··· Data provided
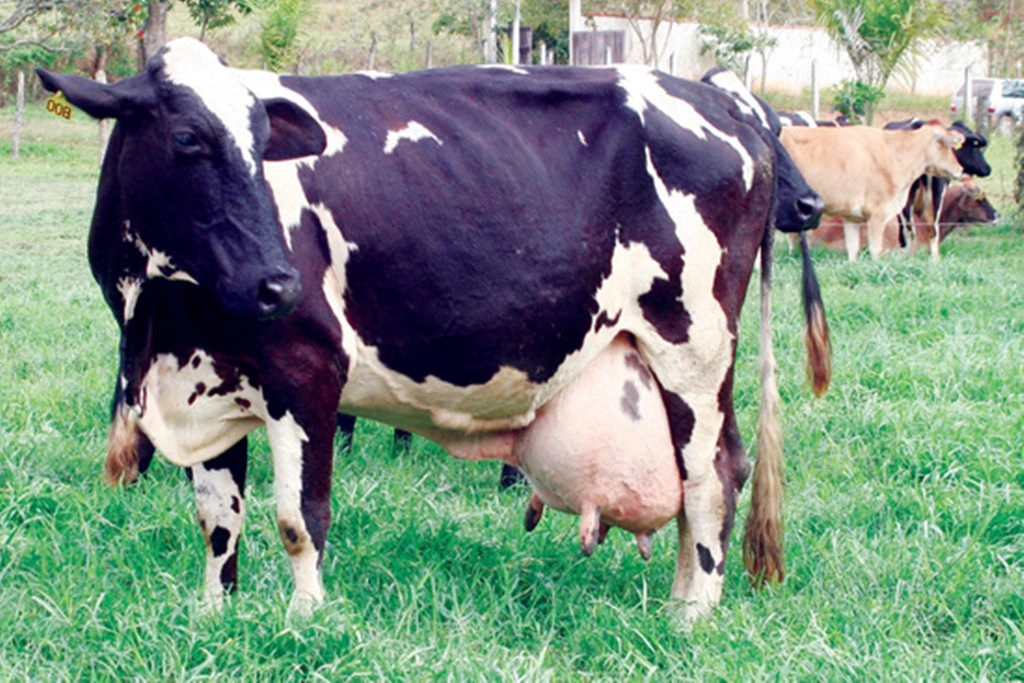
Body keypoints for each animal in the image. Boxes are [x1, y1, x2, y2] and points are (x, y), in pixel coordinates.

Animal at [38, 38, 828, 622]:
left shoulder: (306, 371)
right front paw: (215, 616)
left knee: (712, 476)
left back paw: (692, 614)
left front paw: (305, 619)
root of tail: (724, 107)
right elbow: (217, 517)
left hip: (694, 348)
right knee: (715, 475)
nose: (277, 282)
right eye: (186, 138)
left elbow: (299, 516)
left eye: (263, 144)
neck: (160, 318)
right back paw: (679, 598)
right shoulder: (204, 382)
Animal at [780, 121, 967, 261]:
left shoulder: (851, 216)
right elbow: (875, 250)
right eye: (948, 146)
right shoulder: (877, 214)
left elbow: (853, 250)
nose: (960, 168)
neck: (895, 154)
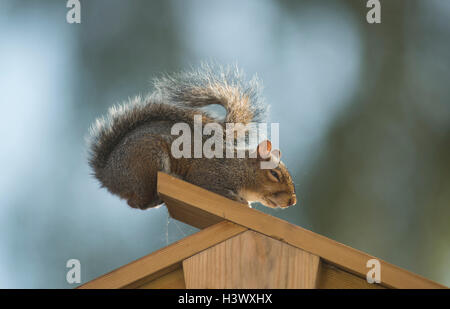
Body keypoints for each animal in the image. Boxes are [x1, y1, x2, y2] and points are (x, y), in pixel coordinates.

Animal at [88, 64, 298, 209]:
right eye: (274, 174)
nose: (292, 201)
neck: (239, 167)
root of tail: (108, 175)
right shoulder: (209, 175)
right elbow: (212, 187)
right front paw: (240, 201)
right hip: (147, 161)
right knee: (139, 202)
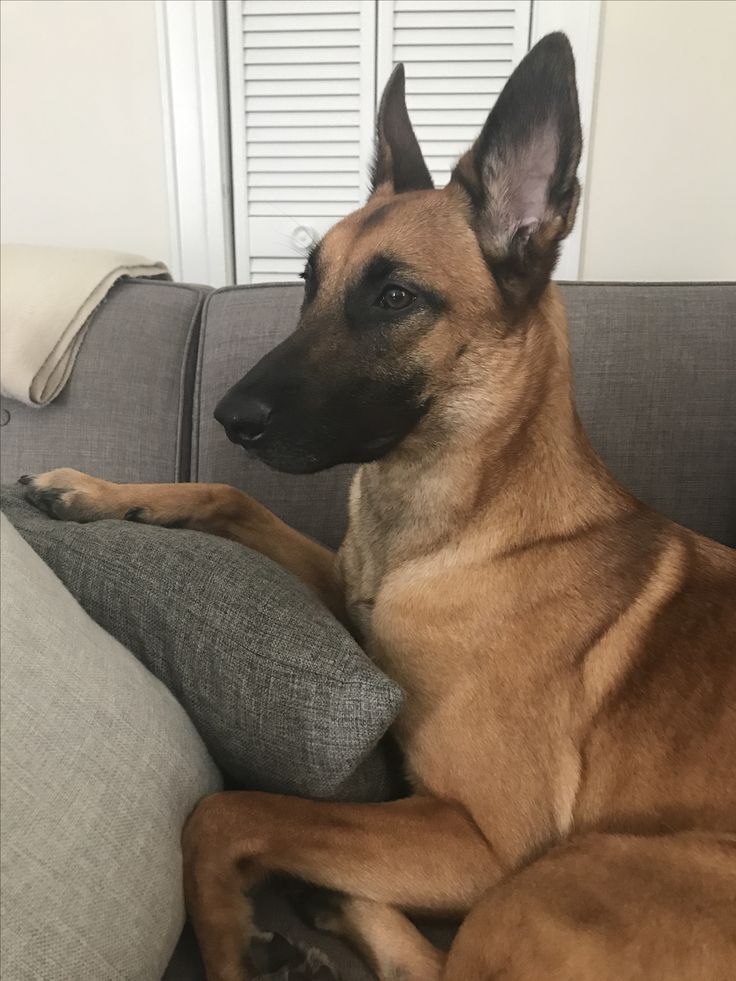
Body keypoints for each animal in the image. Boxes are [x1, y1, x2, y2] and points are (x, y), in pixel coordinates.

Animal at [23, 32, 736, 980]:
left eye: (394, 298)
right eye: (306, 283)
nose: (229, 418)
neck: (453, 530)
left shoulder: (484, 841)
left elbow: (230, 811)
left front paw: (229, 940)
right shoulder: (341, 583)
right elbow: (230, 494)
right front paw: (97, 492)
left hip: (548, 882)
······
● Description of the task
The entries above should be given again exactly, minus any pictures.

● Reply
Body keypoints for each animal in the image. Boxes are [x1, y1, x2, y2] and points are (x, y), in pixel coordinates.

Animal at [38, 38, 828, 622]:
left shoulder: (306, 371)
right front paw: (215, 616)
left knee: (712, 476)
left back paw: (692, 614)
left front paw: (305, 619)
root of tail: (724, 107)
right elbow: (217, 517)
left hip: (694, 348)
right knee: (715, 475)
nose: (277, 282)
right eye: (186, 138)
left elbow: (299, 516)
left eye: (263, 144)
neck: (160, 318)
right back paw: (679, 598)
right shoulder: (204, 382)
Animal at [780, 121, 967, 261]:
left shoulder: (851, 216)
right elbow: (875, 250)
right eye: (948, 146)
right shoulder: (877, 214)
left elbow: (853, 250)
nose: (960, 168)
neck: (895, 154)
Body keypoints for each animal in the image. Boxes are [x1, y1, x2, y2] and points are (x, y), in pixel coordinates.

Animal at [88, 64, 298, 209]:
right eye: (274, 174)
nose: (292, 201)
neck: (239, 167)
root of tail: (108, 175)
right shoulder: (209, 175)
right elbow: (212, 187)
right front paw: (240, 201)
right hip: (147, 161)
right knee: (139, 202)
Body keypoints for each animal in the image. Boxes are [x1, y1, x2, y2] and points are (x, y), in pixel coordinates.

Animal at [23, 32, 736, 980]:
left eye: (394, 298)
right eye: (306, 283)
nose: (229, 418)
neck: (453, 530)
left shoulder: (484, 841)
left elbow: (230, 811)
left front paw: (229, 940)
right shoulder: (341, 583)
right elbow: (230, 494)
right front paw: (97, 492)
left hip: (548, 882)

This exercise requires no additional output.